Creality indica anche una futura interfaccia web per questo flusso. Il punto non è sostituire in blocco gli slicer desktop, ma offrire un percorso più diretto per chi usa Creality Cloud come ambiente principale: libreria modelli, slicing, invio alla stampante, controllo remoto e community nello stesso ecosistema.
Meno passaggi tra app, slicer e stampante
Fino a pochi anni fa, il processo tipico era piuttosto rigido: si scaricava un file STL, lo si apriva in Cura, PrusaSlicer, OrcaSlicer o un altro software, si impostavano profili e parametri, si esportava il G-code e poi lo si trasferiva alla stampante tramite SD, USB, rete locale o cloud.

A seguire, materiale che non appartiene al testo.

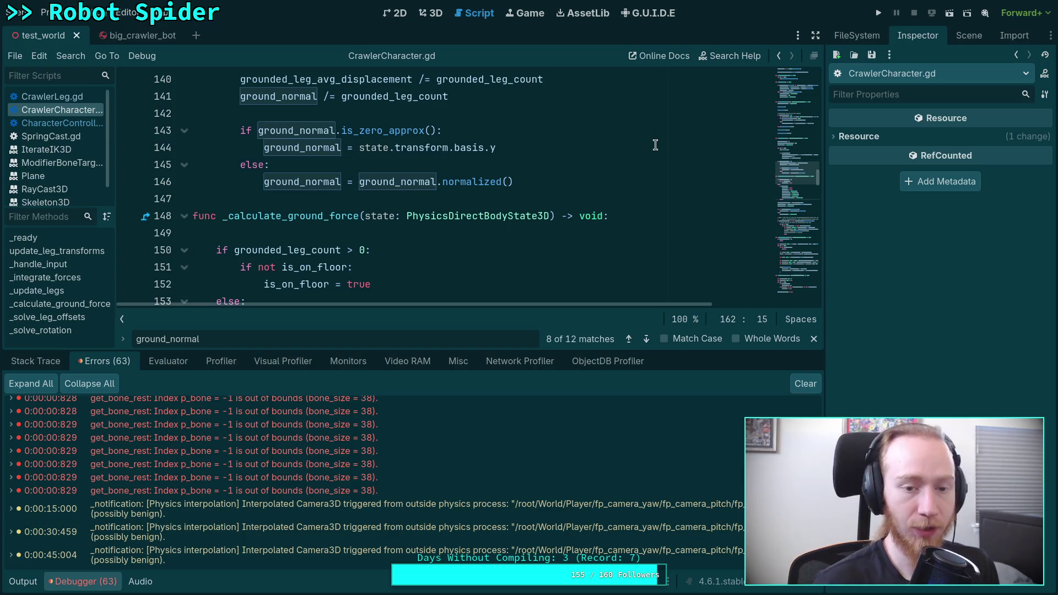
key("super+4")
key("super+1")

Questo metodo resta valido e spesso preferibile, ma non è sempre comodo per chi vuole stampare rapidamente un oggetto già pronto.
Creality Cloud 7.3 prova ad accorciare questa catena. L’app già si presenta come piattaforma tutto-in-uno con libreria di modelli, slicing cloud, controllo remoto, monitoraggio e funzioni community. La pagina ufficiale dell’app parla di una comunità globale di oltre 4 milioni di utenti, una libreria ampia di modelli 3D, strumenti basati su IA e slicing integrato nel cloud.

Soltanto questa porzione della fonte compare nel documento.